Toujours est-il que ces reliques étaient bien en Dauphiné en cette fin du XIe siècle. Le pape Urbain, scandalisé qu’une telle faveur soit réservée à un laïc, aurait obligé Joscelin à s’en dessaisir au bénéfice des clercs. Le récit d’Aymar Falco se poursuit, plus réaliste. Vers 1088, les bénédictins de Mons Major fondent un prieuré à la Motte-Saint-Didier. Un pèlerinage s’y développe sur la réputation du Saint, guérisseur du mal des ardents. L’année suivante, un jeune noble et son père, Guérin et Gaston de Valloire, après la guérison miraculeuse du fils, font le voeu de fonder une communauté laïque pour gérer un hospice et y soigner les malades. Ils connaissent une réussite exemplaire. Les hospitaliers de Saint-Antoine vont construire un grand hôpital aux portes du prieuré bénédictin pour soigner les démembrés. Une première église romane est également construite. Elle brûle mystérieusement. Les travaux de la grande église gothique actuelle débutent en 1119. Les frères de l’aumône et les bénédictins vont entrer en vive concurrence sur des questions de collecte des offrandes, laquelle durera jusqu’en 1297. Mons Major sera chassée manu militari, et le pape Boniface VIII élève la confrérie en ordre des chanoines réguliers antonins. Ce bâtiment et l’ordre vont prospérer jusqu’au XVIe siècle, période néfaste de saccages menés par des bandes de pilleurs aux ordres du huguenot baron des Adrets. L’église est ravagée, l’hôpital détruit. L’ordre antonin s’en remettra difficilement au siècle suivant. Après son incorporation dans l’ordre de Malte en 1774, l’abbatiale sera laissée à l’abandon. Classée monument historique dès 1840 par Prosper Mérimée, l’église et les restes des bâtiments conventuels bénéficieront de différents travaux de réfection. Bien que magnifique encore, elle n’est aujourd’hui que l’ombre de ce qu’elle fut. L’immense parvis et son mur de soutènement, le portail monumental et le grand escalier sont classés en 1993. La générosité de mécènes privés permet toutefois le relèvement de certains bâtiments du grand complexe antonin d’autrefois. Le village de Saint-Antoine-l’Abbaye, situé entre Grenoble et Valence, est labellisé « Plus beau village de France ».

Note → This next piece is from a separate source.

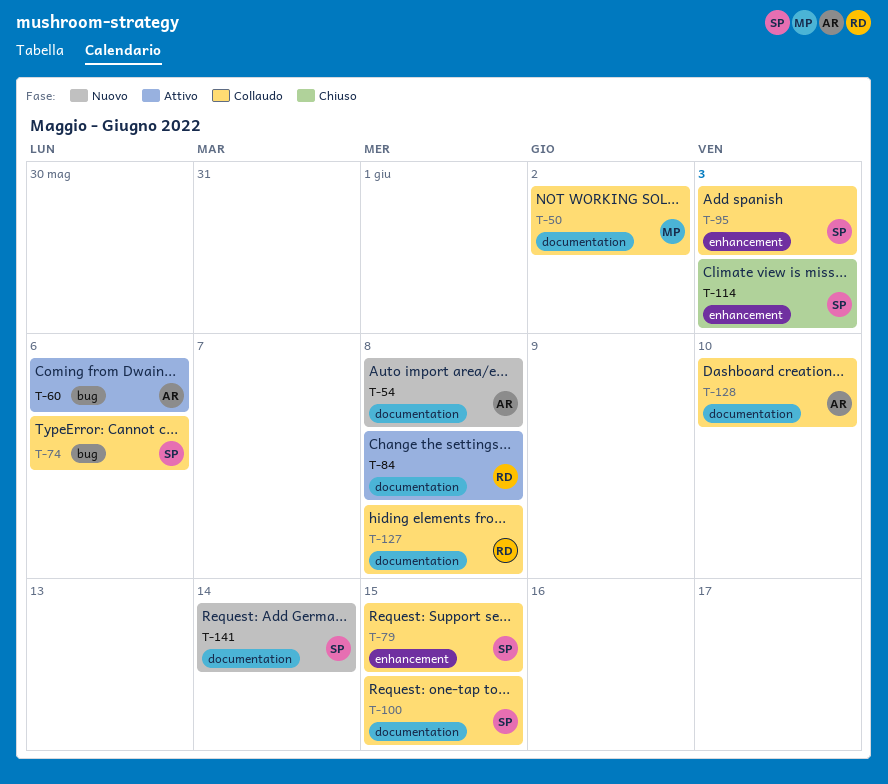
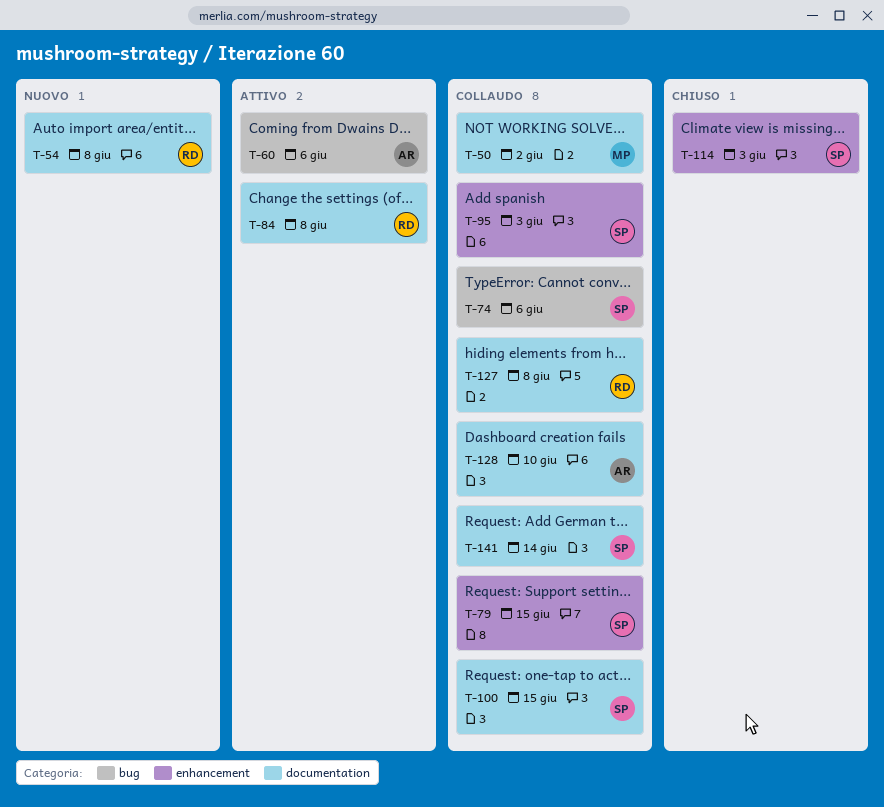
T-54, owner: AR -> RD
T-141, status: Nuovo -> Collaudo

Si le lecteur veut bien visiter le village de Saint-Antoine l’Abbaye, il trouvera sur l’autre rive de l’Isère à 30 kilomètres de là, sur la commune de Saint Laurent en Royans, au lieu dit Combe-Laval, un méthochion orthodoxe qu’il pourrait aussi venir admirer. Il s’agit du Monastère Saint-Antoine le Grand, dépendance du monastère de Simonos Petra au Mont Athos (Grèce). Sa petite église vouée à Saint Silouane est totalement peinte, de façon très remarquable.
La couverture du livre imprimé Cité Céleste représente un chérubin peint par l’artiste russe Yaroslav DOBRYNINE au plafond de cette église.